Asked if the government would stick to its commitment of budget surpluses of at least 1% of GDP in the medium term, the treasurer said the budget’s trajectory would be set by “ensuring taxes do not rise more than 23.9% of the economy”.
“Ensuring that you have a guard rail on how much you tax and having a clear understanding of how much you can spend, that is how you manage a budget and stay in the middle,” he said.
While the government still plans to return to surplus in 2020-21, Morrison made no commitment as to the size of planned surpluses, promising only that 10-year projections would be included in the 8 May budget.
Morrison warned that Labor’s pledges at the 2016 election would have resulted in taxes rising to 25.7% of the economy, the highest in Australian history.
In addition to confirming the Coalition’s commitment to the second tranche of the 10-year company tax package, the budget is expected to contain income tax cuts which the Australian Financial Review has reported will start slow and rise over the decade.
Morrison was also asked if the government had discussed holding the superannuation guarantee at 9.5% rather than allowing it to rise to 12%.
Both the revenue and services minister, Kelly O’Dwyer and the Grattan Institute warned that raising it to 12% would hurt wages and could also hurt low-income earners’ retirement savings.
Morrison deflected the question, saying he would not go into deliberations of the cabinet or government. He said the superannuation guarantee “hasn’t been an issue that we have been proposing any changes to”, without stating what level was preferred.
In a statement the shadow treasurer, Chris Bowen, said Morrison’s remarks suggested the Turnbull government had “waved the white flag on budget repair”.
“As [Deloitte Access Economics’] Chris Richardson says, the rivers of gold are running again and yet we are set to see another budget where a 1% of GDP surplus will be nowhere to be seen,” he said.
With the Coalition seeking to cast Labor as the party of high taxes at the next election, Shorten has has sought to set the test of the 2018 budget as its commitment to funding services.
At a speech to the McKell Institute in Sydney, the opposition leader said there had been a a “marvellous surge in revenue, a tremendous improvement to the bottom line, just in the nick of time for a desperate pre-election cash splash”.
He said what really counted was “not what the budget does for the job security of a prime minister and a treasurer ... it’s what a budget does for your family and for our nation”.
“Does it invest in your child’s school?
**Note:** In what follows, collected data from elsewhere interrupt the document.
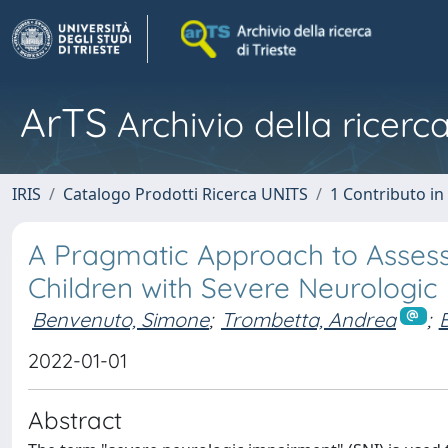
ArTS
Archivio della ricerca
IRIS
Catalogo Prodotti Ricerca UNITS
1 Contributo in 
A Pragmatic Approach to Assess
Children with Severe Neurologic
Benvenuto, Simone
;
Trombetta, Andrea
;
B
2022-01-01
Abstract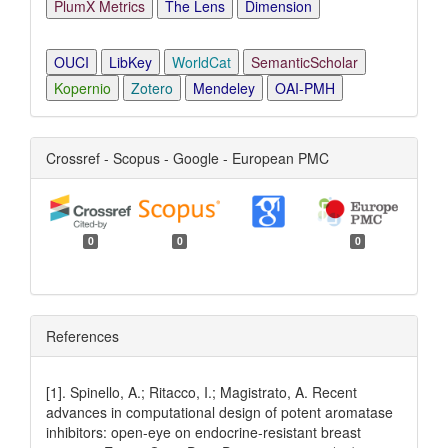
PlumX Metrics
The Lens
Dimension
OUCI
LibKey
WorldCat
SemanticScholar
Kopernio
Zotero
Mendeley
OAI-PMH
Crossref - Scopus - Google - European PMC
0
0
0
References
[1]. Spinello, A.; Ritacco, I.; Magistrato, A. Recent
advances in computational design of potent aromatase
inhibitors: open-eye on endocrine-resistant breast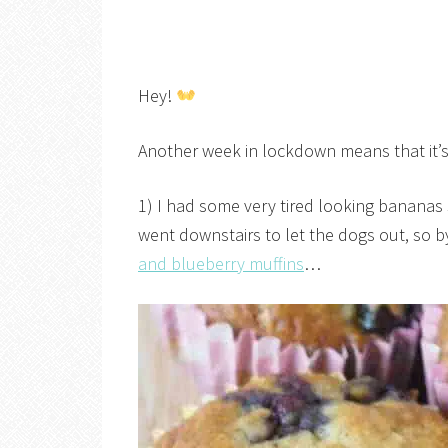
Hey!
Another week in lockdown means that it’
1) I had some very tired looking bananas 
went downstairs to let the dogs out, so b
and blueberry muffins
…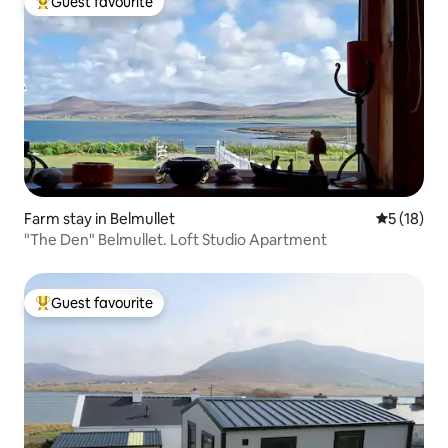
Guest favourite
Top guest favourite
Farm stay in Belmullet
5 out of 5
5 (18)
"The Den" Belmullet. Loft Studio Apartment
Guest favourite
Top guest favourite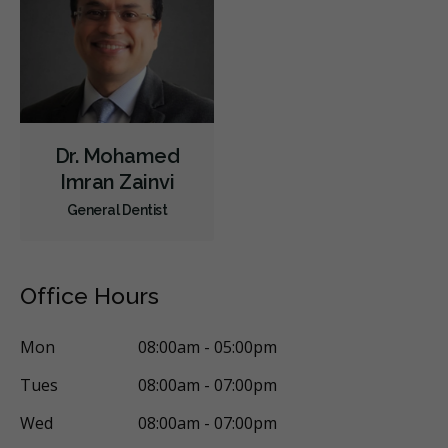
Orthodontics
Periodontics
Preventative Hygiene & Cleaning
Restorative
Sedation
CDCP (Canada Dental Care Plan)
Less
Dr. Mohamed
Imran Zainvi
General Dentist
Office Hours
Mon
08:00am - 05:00pm
Tues
08:00am - 07:00pm
Wed
08:00am - 07:00pm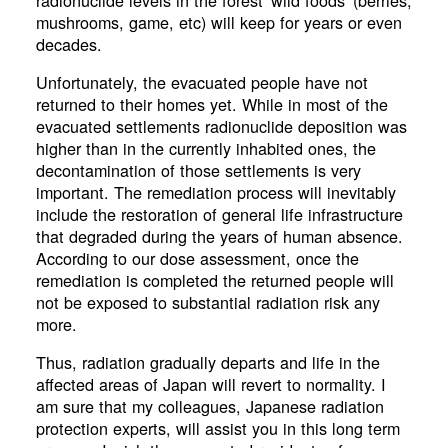
mushrooms, game, etc) will keep for years or even
decades.
Unfortunately, the evacuated people have not
returned to their homes yet. While in most of the
evacuated settlements radionuclide deposition was
higher than in the currently inhabited ones, the
decontamination of those settlements is very
important. The remediation process will inevitably
include the restoration of general life infrastructure
that degraded during the years of human absence.
According to our dose assessment, once the
remediation is completed the returned people will
not be exposed to substantial radiation risk any
more.
Thus, radiation gradually departs and life in the
affected areas of Japan will revert to normality. I
am sure that my colleagues, Japanese radiation
protection experts, will assist you in this long term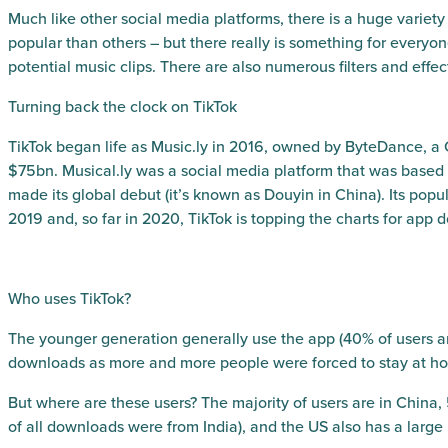
Much like other social media platforms, there is a huge variety 
popular than others – but there really is something for ever
potential music clips. There are also numerous filters and effec
Turning back the clock on TikTok
TikTok began life as Music.ly in 2016, owned by ByteDance, a
$75bn. Musical.ly was a social media platform that was based 
made its global debut (it’s known as Douyin in China). Its popu
2019 and, so far in 2020, TikTok is topping the charts for app
Who uses TikTok?
The younger generation generally use the app (40% of users are 
downloads as more and more people were forced to stay at h
But where are these users? The majority of users are in China, 
of all downloads were from India), and the US also has a large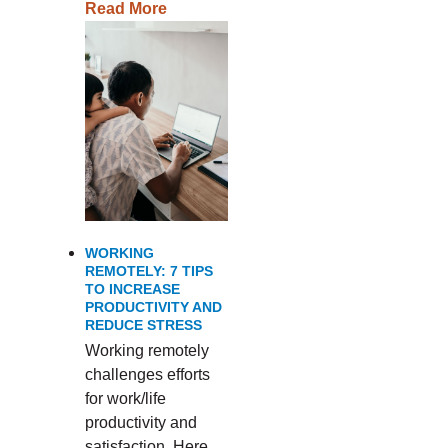
Read More
WORKING
REMOTELY: 7 TIPS
TO INCREASE
PRODUCTIVITY AND
REDUCE STRESS
Working remotely
challenges efforts
for work/life
productivity and
satisfaction. Here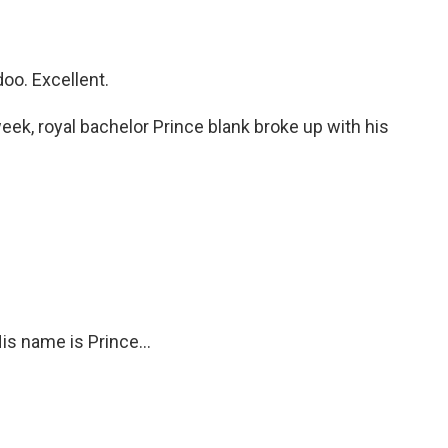
oo. Excellent.
eek, royal bachelor Prince blank broke up with his
is name is Prince...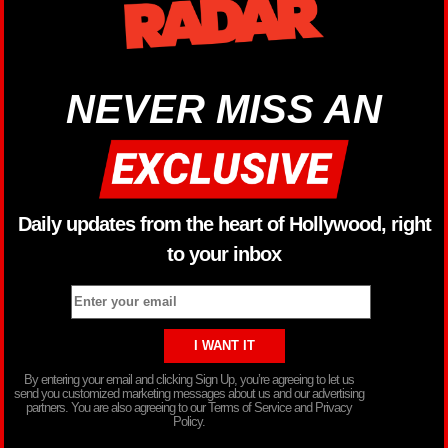
NEVER MISS AN
Daily updates from the heart of Hollywood, right
to your inbox
By entering your email and clicking Sign Up, you’re agreeing to let us
send you customized marketing messages about us and our advertising
partners. You are also agreeing to our Terms of Service and Privacy
Policy.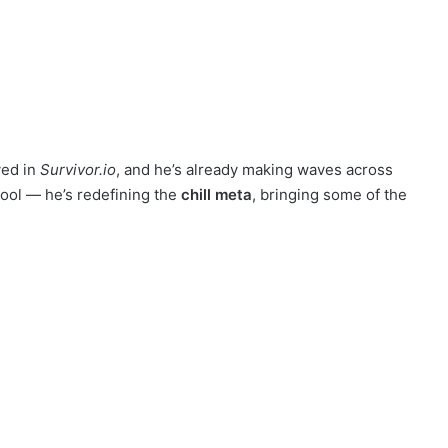
ived in
Survivor.io
, and he’s already making waves across
cool — he’s redefining the
chill meta
, bringing some of the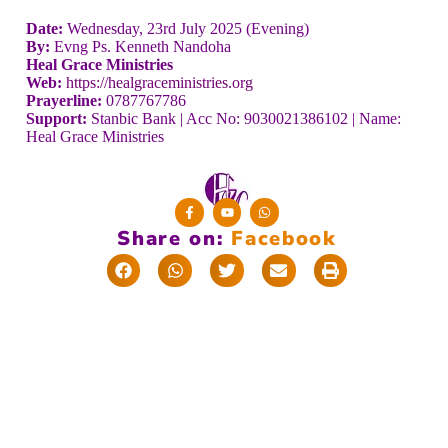
Date:
Wednesday, 23rd July 2025 (Evening)
By:
Evng Ps. Kenneth Nandoha
Heal Grace Ministries
Web:
https://healgraceministries.org
Prayerline:
0787767786
Support:
Stanbic Bank | Acc No: 9030021386102 | Name:
Heal Grace Ministries
Share on:
F
a
c
e
b
o
o
k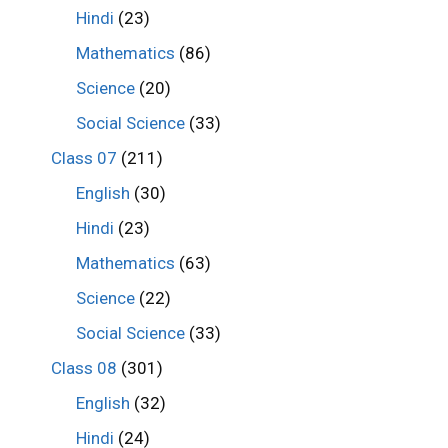
Hindi
(23)
Mathematics
(86)
Science
(20)
Social Science
(33)
Class 07
(211)
English
(30)
Hindi
(23)
Mathematics
(63)
Science
(22)
Social Science
(33)
Class 08
(301)
English
(32)
Hindi
(24)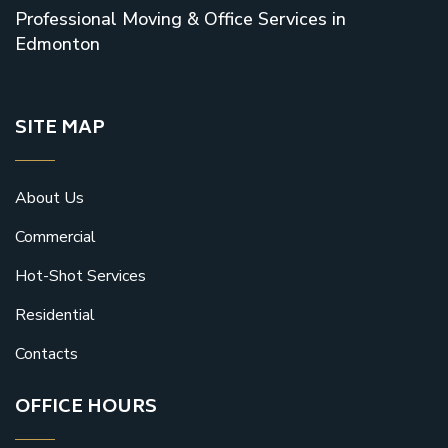
Professional Moving & Office Services in
Edmonton
SITE MAP
About Us
Commercial
Hot-Shot Services
Residential
Contacts
OFFICE HOURS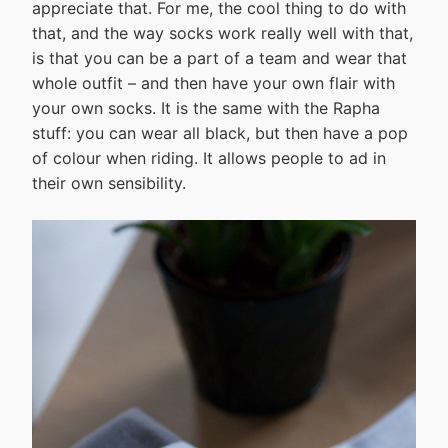
appreciate that. For me, the cool thing to do with
that, and the way socks work really well with that,
is that you can be a part of a team and wear that
whole outfit – and then have your own flair with
your own socks. It is the same with the Rapha
stuff: you can wear all black, but then have a pop
of colour when riding. It allows people to ad in
their own sensibility.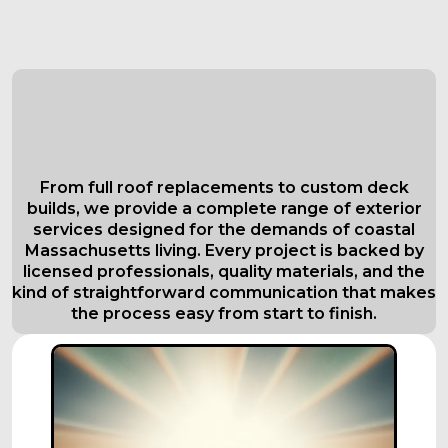
Comprehensive Roofing Services in
Everett
Tailored to Your Needs
From full roof replacements to custom deck
builds, we provide a complete range of exterior
services designed for the demands of coastal
Massachusetts living. Every project is backed by
licensed professionals, quality materials, and the
kind of straightforward communication that makes
the process easy from start to finish.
Your daughter’s university? Your son’s Tafe? Does it guarantee that you can afford to see a doctor when your loved one needs to?”
Shorten said Labor was committed to social spending because there was “a dividend from this investment in our fellow Australians”.
Labor planned to pay for these commitments by targeting tax concessions such as negative gearing, which redistributed national income against the interests of the less well off, he said.